Work instruction:
In the data below, one line contains "pinky pip: (83, 146)" and a later one contains "thumb cmc: (329, 312)". Print both, with every line between them, exactly and alone.

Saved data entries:
━━━━━━━━━━━━━━━━━━━━━━━━━━━━━━
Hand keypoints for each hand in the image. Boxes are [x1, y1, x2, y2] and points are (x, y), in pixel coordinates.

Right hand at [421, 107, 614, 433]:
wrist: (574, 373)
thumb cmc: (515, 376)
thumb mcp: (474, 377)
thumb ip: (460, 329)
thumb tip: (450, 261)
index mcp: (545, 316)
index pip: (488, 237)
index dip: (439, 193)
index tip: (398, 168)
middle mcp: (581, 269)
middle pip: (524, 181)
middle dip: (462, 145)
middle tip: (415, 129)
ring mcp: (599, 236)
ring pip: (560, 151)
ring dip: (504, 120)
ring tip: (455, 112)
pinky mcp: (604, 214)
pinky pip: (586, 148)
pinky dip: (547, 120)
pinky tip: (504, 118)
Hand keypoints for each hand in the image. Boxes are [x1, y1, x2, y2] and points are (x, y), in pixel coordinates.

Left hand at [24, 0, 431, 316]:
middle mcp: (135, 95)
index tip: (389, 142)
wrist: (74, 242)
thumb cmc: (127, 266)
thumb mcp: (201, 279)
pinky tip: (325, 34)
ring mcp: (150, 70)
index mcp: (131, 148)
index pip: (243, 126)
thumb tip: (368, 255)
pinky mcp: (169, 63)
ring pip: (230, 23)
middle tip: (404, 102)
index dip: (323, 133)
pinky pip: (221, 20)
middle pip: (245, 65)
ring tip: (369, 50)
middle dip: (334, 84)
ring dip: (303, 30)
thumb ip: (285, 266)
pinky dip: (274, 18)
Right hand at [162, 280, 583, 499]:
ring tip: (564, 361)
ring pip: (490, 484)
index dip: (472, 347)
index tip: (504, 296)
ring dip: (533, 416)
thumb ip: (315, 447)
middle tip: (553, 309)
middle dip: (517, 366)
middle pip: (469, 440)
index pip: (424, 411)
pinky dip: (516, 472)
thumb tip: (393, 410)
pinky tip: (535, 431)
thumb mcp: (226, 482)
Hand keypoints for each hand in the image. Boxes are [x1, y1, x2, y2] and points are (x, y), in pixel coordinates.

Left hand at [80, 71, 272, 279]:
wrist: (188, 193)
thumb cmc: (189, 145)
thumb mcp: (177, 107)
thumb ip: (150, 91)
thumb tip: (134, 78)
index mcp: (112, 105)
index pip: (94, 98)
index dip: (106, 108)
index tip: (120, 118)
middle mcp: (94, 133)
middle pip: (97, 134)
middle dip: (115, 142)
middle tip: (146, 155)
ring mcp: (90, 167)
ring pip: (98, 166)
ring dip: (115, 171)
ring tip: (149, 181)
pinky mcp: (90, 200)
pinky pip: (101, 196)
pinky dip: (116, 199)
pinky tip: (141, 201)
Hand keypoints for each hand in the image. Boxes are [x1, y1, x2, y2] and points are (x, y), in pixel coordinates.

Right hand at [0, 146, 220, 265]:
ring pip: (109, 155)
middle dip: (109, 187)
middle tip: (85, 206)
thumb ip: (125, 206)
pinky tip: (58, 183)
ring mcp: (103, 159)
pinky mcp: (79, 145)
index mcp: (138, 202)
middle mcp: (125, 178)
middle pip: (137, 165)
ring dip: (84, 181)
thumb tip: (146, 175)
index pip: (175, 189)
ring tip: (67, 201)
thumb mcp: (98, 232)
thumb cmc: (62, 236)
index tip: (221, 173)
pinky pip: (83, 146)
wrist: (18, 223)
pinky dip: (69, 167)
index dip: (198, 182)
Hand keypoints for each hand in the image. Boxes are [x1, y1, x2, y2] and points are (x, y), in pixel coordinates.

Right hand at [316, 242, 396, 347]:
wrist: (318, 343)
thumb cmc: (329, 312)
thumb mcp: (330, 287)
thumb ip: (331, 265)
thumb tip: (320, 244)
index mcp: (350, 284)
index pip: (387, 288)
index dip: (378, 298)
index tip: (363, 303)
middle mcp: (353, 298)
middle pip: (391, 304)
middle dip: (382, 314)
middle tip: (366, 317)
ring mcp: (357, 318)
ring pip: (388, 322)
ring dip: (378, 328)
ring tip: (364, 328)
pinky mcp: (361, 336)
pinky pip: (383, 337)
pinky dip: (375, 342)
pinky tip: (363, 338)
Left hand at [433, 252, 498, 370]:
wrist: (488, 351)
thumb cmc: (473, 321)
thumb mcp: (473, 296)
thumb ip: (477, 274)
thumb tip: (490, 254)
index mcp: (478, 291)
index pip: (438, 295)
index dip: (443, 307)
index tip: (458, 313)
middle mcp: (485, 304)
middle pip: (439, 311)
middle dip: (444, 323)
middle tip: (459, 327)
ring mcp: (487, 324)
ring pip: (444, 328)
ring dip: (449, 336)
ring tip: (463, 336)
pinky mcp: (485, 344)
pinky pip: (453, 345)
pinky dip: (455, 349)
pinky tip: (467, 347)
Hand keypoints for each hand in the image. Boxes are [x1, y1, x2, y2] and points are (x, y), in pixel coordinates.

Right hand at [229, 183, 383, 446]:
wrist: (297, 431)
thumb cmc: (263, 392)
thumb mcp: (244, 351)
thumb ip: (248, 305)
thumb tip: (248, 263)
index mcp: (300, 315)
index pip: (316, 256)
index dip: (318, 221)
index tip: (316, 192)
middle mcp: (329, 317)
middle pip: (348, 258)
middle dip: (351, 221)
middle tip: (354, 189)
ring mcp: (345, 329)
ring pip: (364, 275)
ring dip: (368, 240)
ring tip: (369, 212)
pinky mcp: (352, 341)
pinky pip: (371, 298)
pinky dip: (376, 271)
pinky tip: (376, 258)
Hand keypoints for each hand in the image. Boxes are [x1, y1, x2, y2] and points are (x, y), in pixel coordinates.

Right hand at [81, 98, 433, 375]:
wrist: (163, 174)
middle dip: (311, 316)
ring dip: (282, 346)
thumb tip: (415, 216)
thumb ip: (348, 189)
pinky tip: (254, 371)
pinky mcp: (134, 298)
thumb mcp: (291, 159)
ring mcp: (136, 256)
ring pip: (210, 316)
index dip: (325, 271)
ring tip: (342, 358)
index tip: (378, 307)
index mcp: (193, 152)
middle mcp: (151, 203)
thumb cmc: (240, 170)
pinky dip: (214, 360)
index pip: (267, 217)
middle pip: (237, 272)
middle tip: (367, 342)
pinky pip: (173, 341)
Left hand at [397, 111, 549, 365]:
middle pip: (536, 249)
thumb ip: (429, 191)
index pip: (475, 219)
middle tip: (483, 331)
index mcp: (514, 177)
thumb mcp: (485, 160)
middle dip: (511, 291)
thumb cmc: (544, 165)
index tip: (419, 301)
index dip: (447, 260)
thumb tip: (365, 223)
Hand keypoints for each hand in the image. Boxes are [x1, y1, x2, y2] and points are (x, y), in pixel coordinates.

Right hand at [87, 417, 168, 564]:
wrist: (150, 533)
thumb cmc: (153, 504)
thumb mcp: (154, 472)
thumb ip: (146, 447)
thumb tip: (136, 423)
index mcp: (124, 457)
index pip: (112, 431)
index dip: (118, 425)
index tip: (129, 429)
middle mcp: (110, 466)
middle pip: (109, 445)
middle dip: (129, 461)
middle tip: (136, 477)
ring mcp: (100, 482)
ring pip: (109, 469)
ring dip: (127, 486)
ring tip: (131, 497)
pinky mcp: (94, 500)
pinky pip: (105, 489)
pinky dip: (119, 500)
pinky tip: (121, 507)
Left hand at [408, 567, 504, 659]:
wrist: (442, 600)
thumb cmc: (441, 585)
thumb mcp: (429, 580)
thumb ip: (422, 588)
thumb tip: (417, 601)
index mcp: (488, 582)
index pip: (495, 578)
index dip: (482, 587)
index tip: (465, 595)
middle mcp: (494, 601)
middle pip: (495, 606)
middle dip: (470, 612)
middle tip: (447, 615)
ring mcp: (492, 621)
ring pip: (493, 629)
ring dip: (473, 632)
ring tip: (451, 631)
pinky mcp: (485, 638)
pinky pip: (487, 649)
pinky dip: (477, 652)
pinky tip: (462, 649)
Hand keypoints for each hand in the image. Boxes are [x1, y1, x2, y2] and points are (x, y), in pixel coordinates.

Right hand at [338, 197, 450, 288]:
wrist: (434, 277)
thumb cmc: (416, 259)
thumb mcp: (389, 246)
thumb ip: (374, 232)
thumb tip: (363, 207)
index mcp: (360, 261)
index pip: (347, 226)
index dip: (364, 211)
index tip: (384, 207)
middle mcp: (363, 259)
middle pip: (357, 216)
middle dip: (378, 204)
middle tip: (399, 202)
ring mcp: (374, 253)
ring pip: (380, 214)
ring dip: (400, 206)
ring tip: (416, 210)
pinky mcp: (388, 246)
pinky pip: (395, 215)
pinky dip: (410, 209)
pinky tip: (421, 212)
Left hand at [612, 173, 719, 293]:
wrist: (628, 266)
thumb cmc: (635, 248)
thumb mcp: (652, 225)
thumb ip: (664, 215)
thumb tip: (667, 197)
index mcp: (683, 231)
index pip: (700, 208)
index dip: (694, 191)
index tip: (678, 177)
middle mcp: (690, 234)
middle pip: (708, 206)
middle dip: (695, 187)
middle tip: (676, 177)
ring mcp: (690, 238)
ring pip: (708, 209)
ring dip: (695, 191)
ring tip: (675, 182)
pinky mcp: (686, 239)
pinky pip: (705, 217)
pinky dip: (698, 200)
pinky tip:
━━━━━━━━━━━━━━━━━━━━━━━━━━━━━━
Output of the exercise:
pinky pip: (83, 146)
wrist: (18, 223)
pinky dip: (69, 167)
index dip: (198, 182)
Hand keypoints for each hand in the image. Boxes are [x1, y1, x2, y2] and points are (x, y), in pixel coordinates.

Right hand at [316, 242, 396, 347]:
wrist: (318, 343)
thumb cmc: (329, 312)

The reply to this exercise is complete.